Count the lines in the entries below that contain the string "Sukienka", matching case exactly, and reply with that number alone.
── RECORDS FOR THIS EXERCISE ──
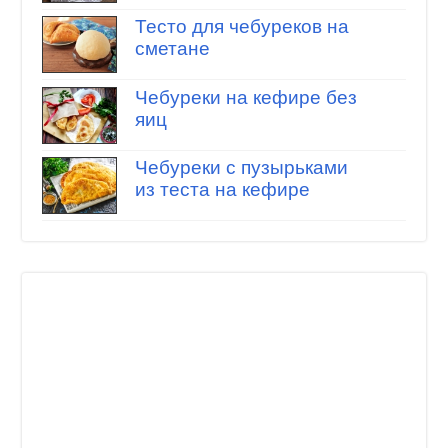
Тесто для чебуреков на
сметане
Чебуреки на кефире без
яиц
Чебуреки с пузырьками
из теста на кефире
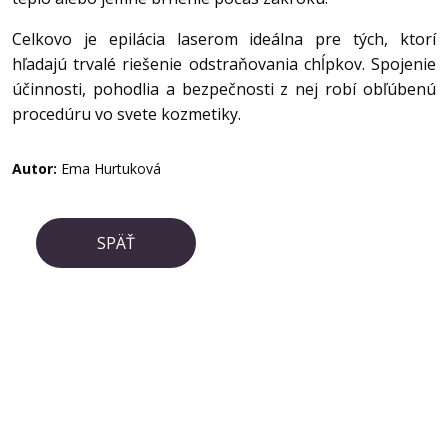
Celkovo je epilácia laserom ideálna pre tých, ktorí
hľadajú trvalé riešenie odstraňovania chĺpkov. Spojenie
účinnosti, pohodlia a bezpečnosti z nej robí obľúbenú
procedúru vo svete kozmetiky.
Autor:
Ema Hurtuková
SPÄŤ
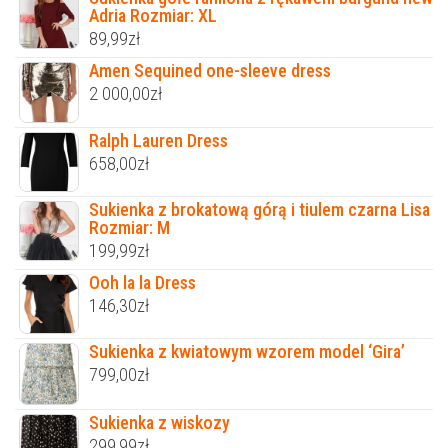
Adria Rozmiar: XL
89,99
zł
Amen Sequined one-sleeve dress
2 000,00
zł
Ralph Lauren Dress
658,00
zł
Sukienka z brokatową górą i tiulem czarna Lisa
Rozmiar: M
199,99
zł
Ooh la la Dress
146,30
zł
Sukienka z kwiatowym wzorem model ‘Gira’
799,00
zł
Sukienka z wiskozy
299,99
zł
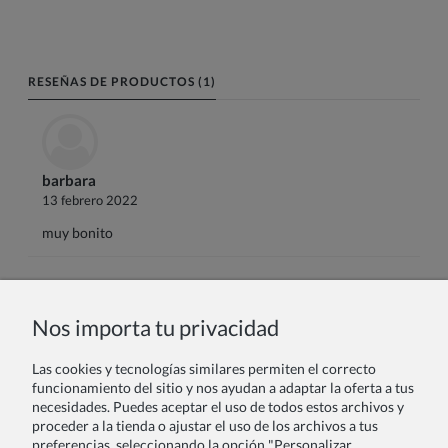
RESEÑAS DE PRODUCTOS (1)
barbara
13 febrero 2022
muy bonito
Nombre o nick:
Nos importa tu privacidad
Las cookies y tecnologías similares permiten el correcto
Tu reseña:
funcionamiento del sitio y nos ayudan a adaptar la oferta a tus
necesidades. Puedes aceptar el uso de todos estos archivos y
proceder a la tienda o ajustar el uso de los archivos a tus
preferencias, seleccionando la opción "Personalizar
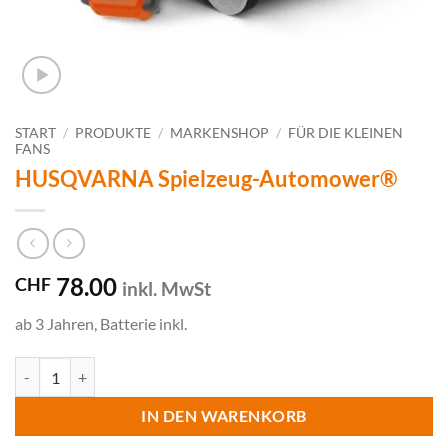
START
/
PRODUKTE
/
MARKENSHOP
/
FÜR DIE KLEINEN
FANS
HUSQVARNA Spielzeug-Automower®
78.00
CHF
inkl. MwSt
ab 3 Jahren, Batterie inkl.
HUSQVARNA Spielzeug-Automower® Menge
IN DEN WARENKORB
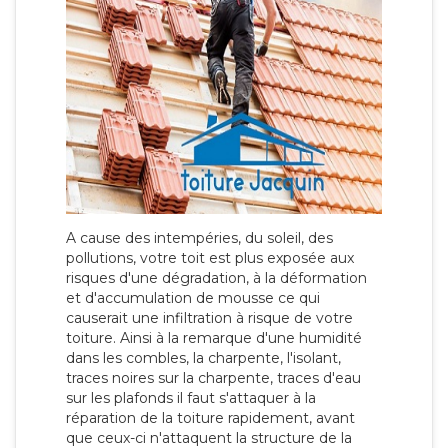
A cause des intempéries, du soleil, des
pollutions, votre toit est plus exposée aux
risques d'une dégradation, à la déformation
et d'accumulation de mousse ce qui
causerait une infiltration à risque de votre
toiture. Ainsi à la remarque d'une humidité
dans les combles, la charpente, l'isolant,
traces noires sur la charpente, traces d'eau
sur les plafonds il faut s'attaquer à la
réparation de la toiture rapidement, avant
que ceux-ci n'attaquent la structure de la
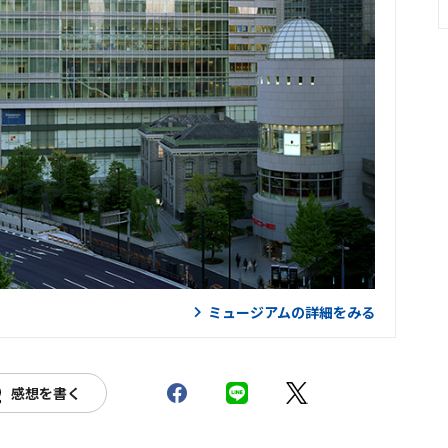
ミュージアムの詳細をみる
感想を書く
───
> _ANSWER BELOW_: 3